Exercise description: Return the records exactly as they appear below, omitting the pictures.

┌──

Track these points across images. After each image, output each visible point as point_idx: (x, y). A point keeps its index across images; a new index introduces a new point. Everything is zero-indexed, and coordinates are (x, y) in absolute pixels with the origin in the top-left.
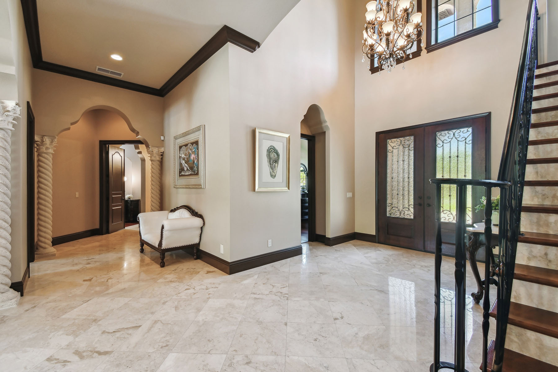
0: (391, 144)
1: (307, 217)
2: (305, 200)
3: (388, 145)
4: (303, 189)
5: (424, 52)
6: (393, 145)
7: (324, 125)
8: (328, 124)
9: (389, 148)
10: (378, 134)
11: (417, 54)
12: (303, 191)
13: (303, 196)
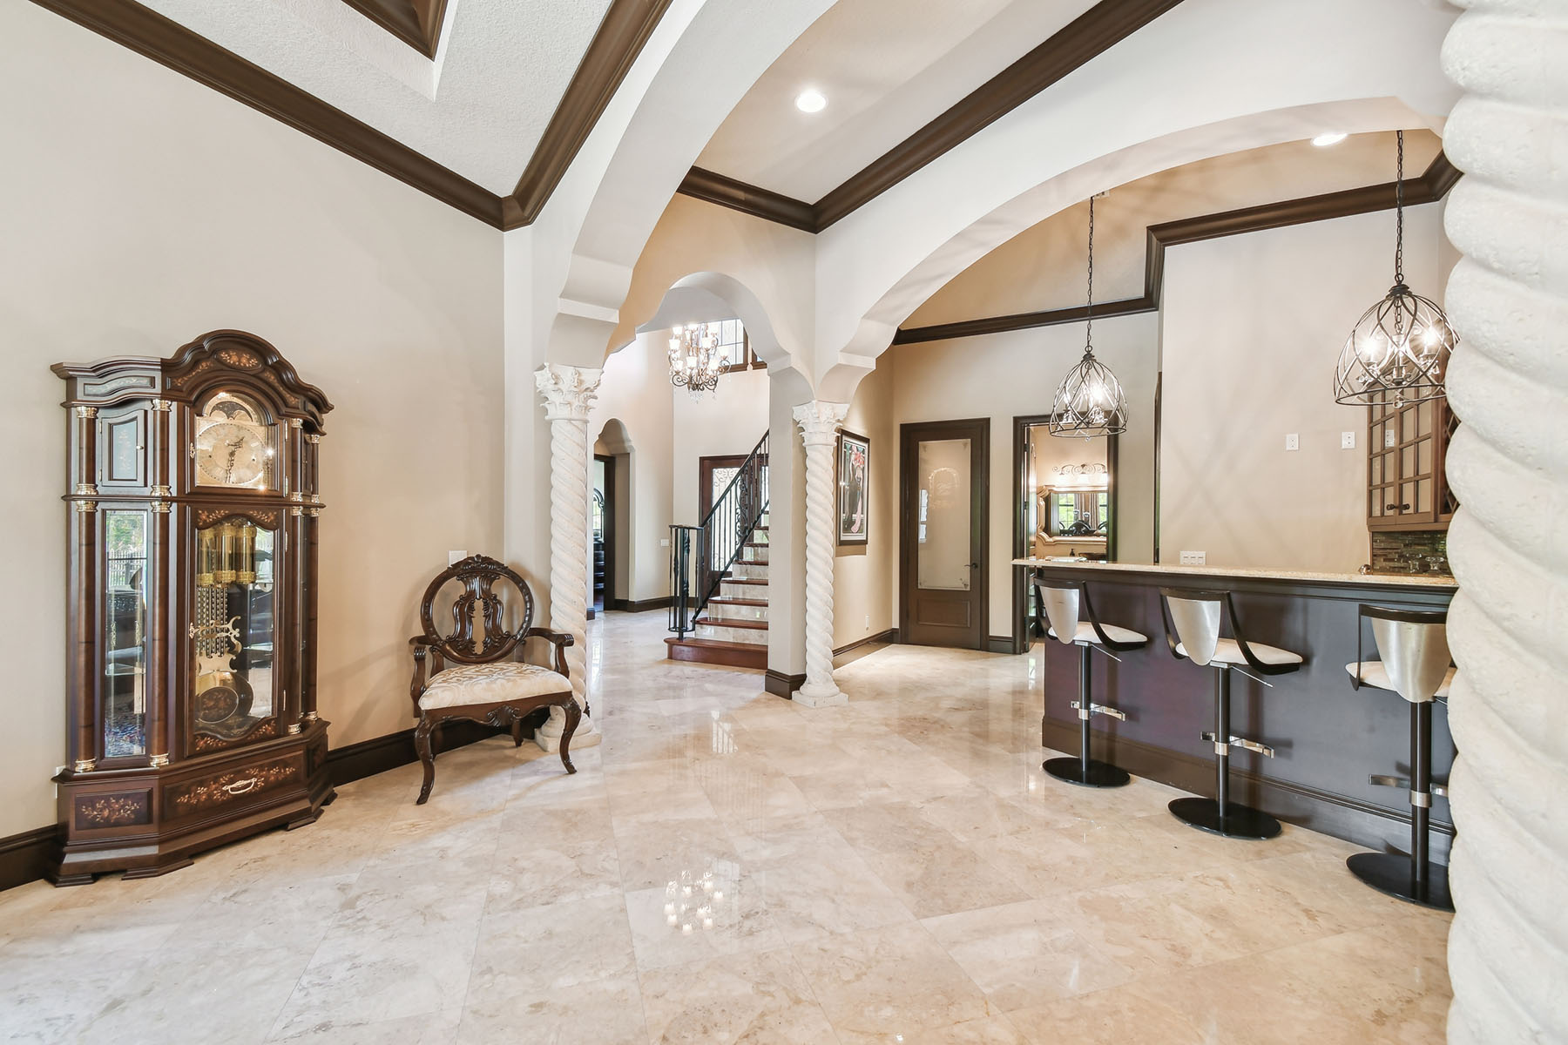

└──

Task output:
Track these points across images. After each image, output each visible point as point_idx: (x, y). A point keeps its index across images; a new index introduces a new point. Everything is zero-indexed, and coordinates are (x, y) in absolute pixels with the origin in the top-left.
0: (391, 144)
1: (307, 217)
2: (305, 200)
3: (388, 145)
4: (303, 189)
5: (424, 52)
6: (393, 145)
7: (324, 125)
8: (328, 124)
9: (389, 148)
10: (378, 134)
11: (417, 54)
12: (303, 191)
13: (303, 196)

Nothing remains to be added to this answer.